++++ Exercise inputs

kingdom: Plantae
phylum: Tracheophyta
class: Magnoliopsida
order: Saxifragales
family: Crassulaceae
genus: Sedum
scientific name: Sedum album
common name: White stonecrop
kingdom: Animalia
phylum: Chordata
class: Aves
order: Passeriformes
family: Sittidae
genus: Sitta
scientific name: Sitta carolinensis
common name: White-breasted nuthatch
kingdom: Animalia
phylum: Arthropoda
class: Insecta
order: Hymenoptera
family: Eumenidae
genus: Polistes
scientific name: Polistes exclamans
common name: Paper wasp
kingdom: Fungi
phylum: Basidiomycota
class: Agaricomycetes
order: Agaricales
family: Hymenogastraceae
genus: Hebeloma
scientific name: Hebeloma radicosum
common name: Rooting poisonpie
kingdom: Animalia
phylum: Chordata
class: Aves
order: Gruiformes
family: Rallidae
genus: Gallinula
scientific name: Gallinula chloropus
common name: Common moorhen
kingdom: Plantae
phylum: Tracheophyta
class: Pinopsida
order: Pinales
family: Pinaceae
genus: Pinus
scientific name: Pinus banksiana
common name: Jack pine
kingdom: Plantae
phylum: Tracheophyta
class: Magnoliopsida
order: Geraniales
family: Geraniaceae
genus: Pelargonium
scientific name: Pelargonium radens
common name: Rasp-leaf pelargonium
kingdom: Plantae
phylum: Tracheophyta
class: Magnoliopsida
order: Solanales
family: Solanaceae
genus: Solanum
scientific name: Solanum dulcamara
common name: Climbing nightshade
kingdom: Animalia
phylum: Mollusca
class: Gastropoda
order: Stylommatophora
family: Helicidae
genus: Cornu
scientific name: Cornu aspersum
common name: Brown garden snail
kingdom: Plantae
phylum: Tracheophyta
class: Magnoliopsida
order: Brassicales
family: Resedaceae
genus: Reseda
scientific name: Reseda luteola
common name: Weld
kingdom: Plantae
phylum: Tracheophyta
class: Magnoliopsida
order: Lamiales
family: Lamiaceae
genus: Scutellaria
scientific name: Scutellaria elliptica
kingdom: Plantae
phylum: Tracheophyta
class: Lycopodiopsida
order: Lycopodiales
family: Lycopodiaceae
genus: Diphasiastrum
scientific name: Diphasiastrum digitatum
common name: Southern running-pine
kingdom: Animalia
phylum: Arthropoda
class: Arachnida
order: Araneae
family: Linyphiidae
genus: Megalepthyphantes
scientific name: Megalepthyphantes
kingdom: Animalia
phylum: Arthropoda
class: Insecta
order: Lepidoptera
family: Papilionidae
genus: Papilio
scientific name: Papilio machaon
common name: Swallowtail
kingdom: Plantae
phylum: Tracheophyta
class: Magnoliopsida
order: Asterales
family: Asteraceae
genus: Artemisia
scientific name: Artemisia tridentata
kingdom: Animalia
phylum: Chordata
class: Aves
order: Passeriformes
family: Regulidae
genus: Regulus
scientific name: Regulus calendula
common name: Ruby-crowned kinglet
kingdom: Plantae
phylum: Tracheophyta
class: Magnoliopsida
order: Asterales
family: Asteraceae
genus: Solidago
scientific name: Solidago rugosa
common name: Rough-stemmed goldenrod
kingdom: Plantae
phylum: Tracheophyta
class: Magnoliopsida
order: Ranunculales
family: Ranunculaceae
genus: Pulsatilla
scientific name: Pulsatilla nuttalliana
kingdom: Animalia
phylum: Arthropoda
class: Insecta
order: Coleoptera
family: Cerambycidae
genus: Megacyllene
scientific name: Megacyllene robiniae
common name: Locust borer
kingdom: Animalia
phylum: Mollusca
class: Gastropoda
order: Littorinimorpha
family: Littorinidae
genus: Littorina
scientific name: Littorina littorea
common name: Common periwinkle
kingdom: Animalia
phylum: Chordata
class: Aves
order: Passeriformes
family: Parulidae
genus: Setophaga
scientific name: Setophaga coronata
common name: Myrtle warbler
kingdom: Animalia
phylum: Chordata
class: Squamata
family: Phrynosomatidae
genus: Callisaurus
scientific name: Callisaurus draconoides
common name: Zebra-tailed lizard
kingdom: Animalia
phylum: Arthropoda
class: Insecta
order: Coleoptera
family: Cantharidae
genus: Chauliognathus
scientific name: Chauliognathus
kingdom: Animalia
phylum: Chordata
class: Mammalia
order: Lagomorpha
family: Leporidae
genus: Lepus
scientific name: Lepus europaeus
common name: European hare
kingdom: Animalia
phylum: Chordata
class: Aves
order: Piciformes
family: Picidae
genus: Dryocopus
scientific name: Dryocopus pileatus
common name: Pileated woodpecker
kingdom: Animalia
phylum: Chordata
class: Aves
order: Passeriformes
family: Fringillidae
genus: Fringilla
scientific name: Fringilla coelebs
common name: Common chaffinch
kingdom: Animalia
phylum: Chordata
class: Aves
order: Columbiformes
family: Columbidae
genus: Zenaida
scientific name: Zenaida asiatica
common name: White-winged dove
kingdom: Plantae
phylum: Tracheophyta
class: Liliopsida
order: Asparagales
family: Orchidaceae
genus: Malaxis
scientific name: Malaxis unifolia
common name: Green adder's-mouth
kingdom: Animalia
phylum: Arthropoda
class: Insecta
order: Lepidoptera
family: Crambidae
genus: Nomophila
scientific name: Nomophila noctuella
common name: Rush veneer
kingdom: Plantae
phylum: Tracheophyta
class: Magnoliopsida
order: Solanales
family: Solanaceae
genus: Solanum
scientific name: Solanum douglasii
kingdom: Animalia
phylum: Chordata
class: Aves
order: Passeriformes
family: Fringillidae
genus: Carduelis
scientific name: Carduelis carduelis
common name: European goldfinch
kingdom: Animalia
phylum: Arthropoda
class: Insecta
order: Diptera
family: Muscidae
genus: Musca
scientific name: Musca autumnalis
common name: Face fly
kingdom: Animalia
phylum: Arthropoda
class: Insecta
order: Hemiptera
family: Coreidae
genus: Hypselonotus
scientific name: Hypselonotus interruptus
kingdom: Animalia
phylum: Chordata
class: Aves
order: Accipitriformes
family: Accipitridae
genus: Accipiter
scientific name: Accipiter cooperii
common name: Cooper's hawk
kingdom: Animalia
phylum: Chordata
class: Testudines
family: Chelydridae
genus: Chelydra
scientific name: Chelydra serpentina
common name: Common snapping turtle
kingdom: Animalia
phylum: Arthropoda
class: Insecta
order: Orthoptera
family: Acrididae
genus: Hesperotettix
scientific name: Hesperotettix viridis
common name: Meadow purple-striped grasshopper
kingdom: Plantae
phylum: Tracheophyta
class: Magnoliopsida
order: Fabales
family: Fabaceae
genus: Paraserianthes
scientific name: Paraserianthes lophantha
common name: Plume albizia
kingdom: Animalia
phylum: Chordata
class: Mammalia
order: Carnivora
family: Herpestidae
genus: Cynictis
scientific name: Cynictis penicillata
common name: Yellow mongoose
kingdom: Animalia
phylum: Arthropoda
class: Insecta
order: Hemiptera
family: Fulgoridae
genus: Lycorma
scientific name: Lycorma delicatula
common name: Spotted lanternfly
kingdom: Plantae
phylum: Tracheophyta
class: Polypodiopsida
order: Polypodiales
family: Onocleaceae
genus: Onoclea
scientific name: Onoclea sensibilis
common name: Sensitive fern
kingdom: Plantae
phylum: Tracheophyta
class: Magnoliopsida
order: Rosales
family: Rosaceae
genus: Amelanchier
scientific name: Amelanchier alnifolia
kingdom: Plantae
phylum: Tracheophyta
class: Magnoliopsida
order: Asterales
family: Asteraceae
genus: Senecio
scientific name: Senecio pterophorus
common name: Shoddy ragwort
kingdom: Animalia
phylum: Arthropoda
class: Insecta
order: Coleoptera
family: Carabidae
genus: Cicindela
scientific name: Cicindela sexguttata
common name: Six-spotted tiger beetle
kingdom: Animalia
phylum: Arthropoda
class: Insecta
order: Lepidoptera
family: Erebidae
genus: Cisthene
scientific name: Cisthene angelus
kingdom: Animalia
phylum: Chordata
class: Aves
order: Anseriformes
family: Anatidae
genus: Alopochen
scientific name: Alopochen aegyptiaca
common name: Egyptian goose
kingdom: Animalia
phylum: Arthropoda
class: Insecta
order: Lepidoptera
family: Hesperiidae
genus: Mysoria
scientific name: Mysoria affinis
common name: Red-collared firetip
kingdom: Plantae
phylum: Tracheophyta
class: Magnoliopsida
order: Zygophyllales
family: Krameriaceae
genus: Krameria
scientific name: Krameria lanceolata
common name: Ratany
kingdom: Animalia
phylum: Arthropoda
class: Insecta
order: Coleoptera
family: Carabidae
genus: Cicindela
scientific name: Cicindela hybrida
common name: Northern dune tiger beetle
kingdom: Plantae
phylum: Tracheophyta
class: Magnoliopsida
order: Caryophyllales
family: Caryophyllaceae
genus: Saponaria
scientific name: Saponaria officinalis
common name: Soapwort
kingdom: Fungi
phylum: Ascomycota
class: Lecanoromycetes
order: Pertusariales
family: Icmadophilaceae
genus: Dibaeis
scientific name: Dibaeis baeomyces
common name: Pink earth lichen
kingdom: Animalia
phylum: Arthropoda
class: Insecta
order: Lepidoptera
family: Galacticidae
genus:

++++++++

## Short exercise:
Please rewrite the lines of the material above as a numbered list, from the start of the material up to and including the line with "scientific name: Cornu aspersum", leaving out any blank lines.

## The response:
1. kingdom: Plantae
2. phylum: Tracheophyta
3. class: Magnoliopsida
4. order: Saxifragales
5. family: Crassulaceae
6. genus: Sedum
7. scientific name: Sedum album
8. common name: White stonecrop
9. kingdom: Animalia
10. phylum: Chordata
11. class: Aves
12. order: Passeriformes
13. family: Sittidae
14. genus: Sitta
15. scientific name: Sitta carolinensis
16. common name: White-breasted nuthatch
17. kingdom: Animalia
18. phylum: Arthropoda
19. class: Insecta
20. order: Hymenoptera
21. family: Eumenidae
22. genus: Polistes
23. scientific name: Polistes exclamans
24. common name: Paper wasp
25. kingdom: Fungi
26. phylum: Basidiomycota
27. class: Agaricomycetes
28. order: Agaricales
29. family: Hymenogastraceae
30. genus: Hebeloma
31. scientific name: Hebeloma radicosum
32. common name: Rooting poisonpie
33. kingdom: Animalia
34. phylum: Chordata
35. class: Aves
36. order: Gruiformes
37. family: Rallidae
38. genus: Gallinula
39. scientific name: Gallinula chloropus
40. common name: Common moorhen
41. kingdom: Plantae
42. phylum: Tracheophyta
43. class: Pinopsida
44. order: Pinales
45. family: Pinaceae
46. genus: Pinus
47. scientific name: Pinus banksiana
48. common name: Jack pine
49. kingdom: Plantae
50. phylum: Tracheophyta
51. class: Magnoliopsida
52. order: Geraniales
53. family: Geraniaceae
54. genus: Pelargonium
55. scientific name: Pelargonium radens
56. common name: Rasp-leaf pelargonium
57. kingdom: Plantae
58. phylum: Tracheophyta
59. class: Magnoliopsida
60. order: Solanales
61. family: Solanaceae
62. genus: Solanum
63. scientific name: Solanum dulcamara
64. common name: Climbing nightshade
65. kingdom: Animalia
66. phylum: Mollusca
67. class: Gastropoda
68. order: Stylommatophora
69. family: Helicidae
70. genus: Cornu
71. scientific name: Cornu aspersum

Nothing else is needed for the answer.